• _INFORMATION_:
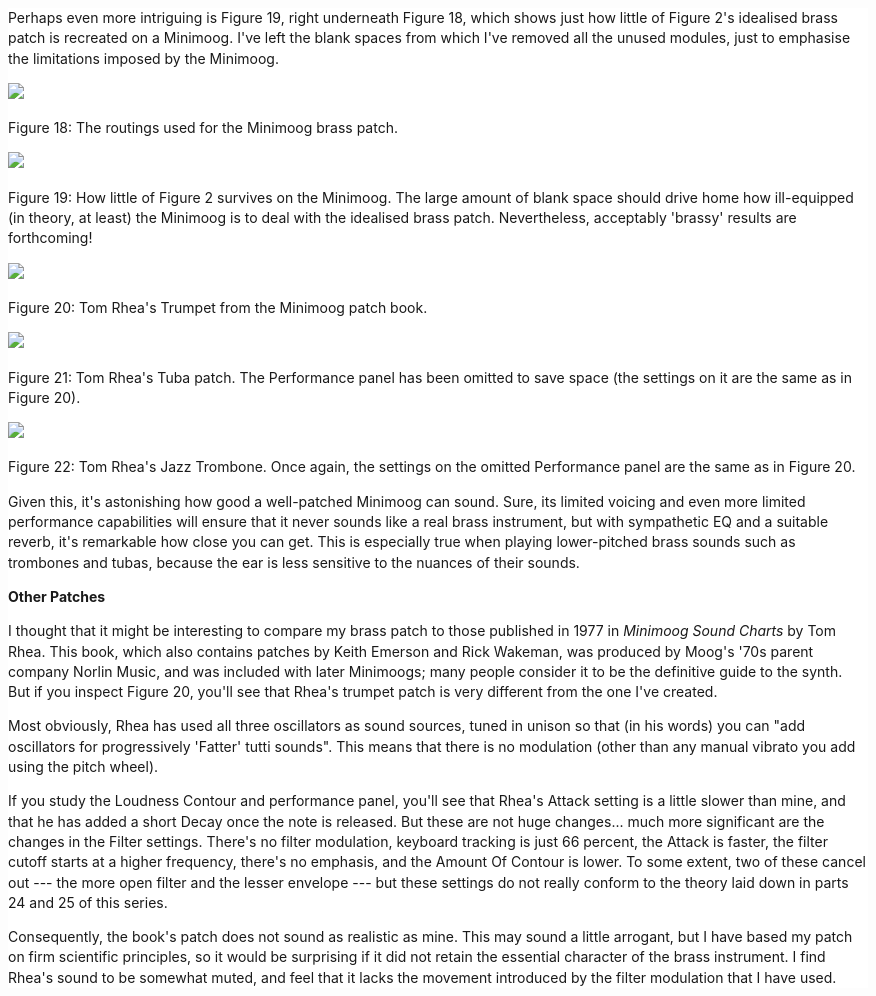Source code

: Perhaps even more intriguing is Figure 19, right underneath Figure 18, which shows just how little of Figure 2's idealised brass patch is recreated on a Minimoog. I've left the blank spaces from which I've removed all the unused modules, just to emphasise the limitations imposed by the Minimoog.

[![](http://media.soundonsound.com/sos/jun01/images/fig18brassblock.s.gif)][11]

Figure 18: The routings used for the Minimoog brass patch.

[![](http://media.soundonsound.com/sos/jun01/images/fig19limitedss25patch.s.gif)][12]

Figure 19: How little of Figure 2 survives on the Minimoog. The large amount of blank space should drive home how ill-equipped (in theory, at least) the Minimoog is to deal with the idealised brass patch. Nevertheless, acceptably 'brassy' results are forthcoming!

[![](http://media.soundonsound.com/sos/jun01/images/fig20minimoogfactorytrump.s.gif)][13]

Figure 20: Tom Rhea's Trumpet from the Minimoog patch book.

[![](http://media.soundonsound.com/sos/jun01/images/fig21minimoogfactorytuba.s.gif)][14]

Figure 21: Tom Rhea's Tuba patch. The Performance panel has been omitted to save space (the settings on it are the same as in Figure 20).

[![](http://media.soundonsound.com/sos/jun01/images/fig22minimoogfactorytromb.s.gif)][15]

Figure 22: Tom Rhea's Jazz Trombone. Once again, the settings on the omitted Performance panel are the same as in Figure 20\.

Given this, it's astonishing how good a well-patched Minimoog can sound. Sure, its limited voicing and even more limited performance capabilities will ensure that it never sounds like a real brass instrument, but with sympathetic EQ and a suitable reverb, it's remarkable how close you can get. This is especially true when playing lower-pitched brass sounds such as trombones and tubas, because the ear is less sensitive to the nuances of their sounds.

**Other Patches**

I thought that it might be interesting to compare my brass patch to those published in 1977 in _Minimoog Sound Charts_ by Tom Rhea. This book, which also contains patches by Keith Emerson and Rick Wakeman, was produced by Moog's '70s parent company Norlin Music, and was included with later Minimoogs; many people consider it to be the definitive guide to the synth. But if you inspect Figure 20, you'll see that Rhea's trumpet patch is very different from the one I've created.

Most obviously, Rhea has used all three oscillators as sound sources, tuned in unison so that (in his words) you can "add oscillators for progressively 'Fatter' tutti sounds". This means that there is no modulation (other than any manual vibrato you add using the pitch wheel).

If you study the Loudness Contour and performance panel, you'll see that Rhea's Attack setting is a little slower than mine, and that he has added a short Decay once the note is released. But these are not huge changes... much more significant are the changes in the Filter settings. There's no filter modulation, keyboard tracking is just 66 percent, the Attack is faster, the filter cutoff starts at a higher frequency, there's no emphasis, and the Amount Of Contour is lower. To some extent, two of these cancel out --- the more open filter and the lesser envelope --- but these settings do not really conform to the theory laid down in parts 24 and 25 of this series.

Consequently, the book's patch does not sound as realistic as mine. This may sound a little arrogant, but I have based my patch on firm scientific principles, so it would be surprising if it did not retain the essential character of the brass instrument. I find Rhea's sound to be somewhat muted, and feel that it lacks the movement introduced by the filter modulation that I have used.


[0]: http://www.soundonsound.com/sos/jun01/articles/synthsecrets.pt26.asp
[1]: /search?url=%2Fsearch&Keyword=%22synth+secrets%22&Words=All&Summary=Yes
[2]: http://media.soundonsound.com/sos/jun01/images/fig01minimoogblock.l.gif
[3]: http://media.soundonsound.com/sos/jun01/images/fig02thess25brasspatch.l.gif
[4]: http://media.soundonsound.com/sos/jun01/images/fig08loudnesscontour.l.gif
[5]: http://media.soundonsound.com/sos/jun01/images/fig10brassfiltercontour.l.gif
[6]: http://media.soundonsound.com/sos/jun01/images/fig11brassfilterprofile.l.gif
[7]: http://media.soundonsound.com/sos/jun01/images/fig14controlthemodlevel.l.gif
[8]: http://media.soundonsound.com/sos/jun01/images/fig15vcfgrowlfromss25.l.gif
[9]: http://media.soundonsound.com/sos/jun01/images/fig16harmonicrisetimes.l.gif
[10]: http://media.soundonsound.com/sos/jun01/images/fig17minimooggrtrumpet.l.gif
[11]: http://media.soundonsound.com/sos/jun01/images/fig18brassblock.l.gif
[12]: http://media.soundonsound.com/sos/jun01/images/fig19limitedss25patch.l.gif
[13]: http://media.soundonsound.com/sos/jun01/images/fig20minimoogfactorytrump.l.gif
[14]: http://media.soundonsound.com/sos/jun01/images/fig21minimoogfactorytuba.l.gif
[15]: http://media.soundonsound.com/sos/jun01/images/fig22minimoogfactorytromb.l.gif
[16]: http://www.soundonsound.com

• _WORK TO BE COMPLETED_: Write out, without alteration, the lines between the line containing "Figure 18: The" and the line containing "Figure 22: Tom", inclusive.

• _SOLUTION TO THIS EXERCISE_:
Figure 18: The routings used for the Minimoog brass patch.

[![](http://media.soundonsound.com/sos/jun01/images/fig19limitedss25patch.s.gif)][12]

Figure 19: How little of Figure 2 survives on the Minimoog. The large amount of blank space should drive home how ill-equipped (in theory, at least) the Minimoog is to deal with the idealised brass patch. Nevertheless, acceptably 'brassy' results are forthcoming!

[![](http://media.soundonsound.com/sos/jun01/images/fig20minimoogfactorytrump.s.gif)][13]

Figure 20: Tom Rhea's Trumpet from the Minimoog patch book.

[![](http://media.soundonsound.com/sos/jun01/images/fig21minimoogfactorytuba.s.gif)][14]

Figure 21: Tom Rhea's Tuba patch. The Performance panel has been omitted to save space (the settings on it are the same as in Figure 20).

[![](http://media.soundonsound.com/sos/jun01/images/fig22minimoogfactorytromb.s.gif)][15]

Figure 22: Tom Rhea's Jazz Trombone. Once again, the settings on the omitted Performance panel are the same as in Figure 20\.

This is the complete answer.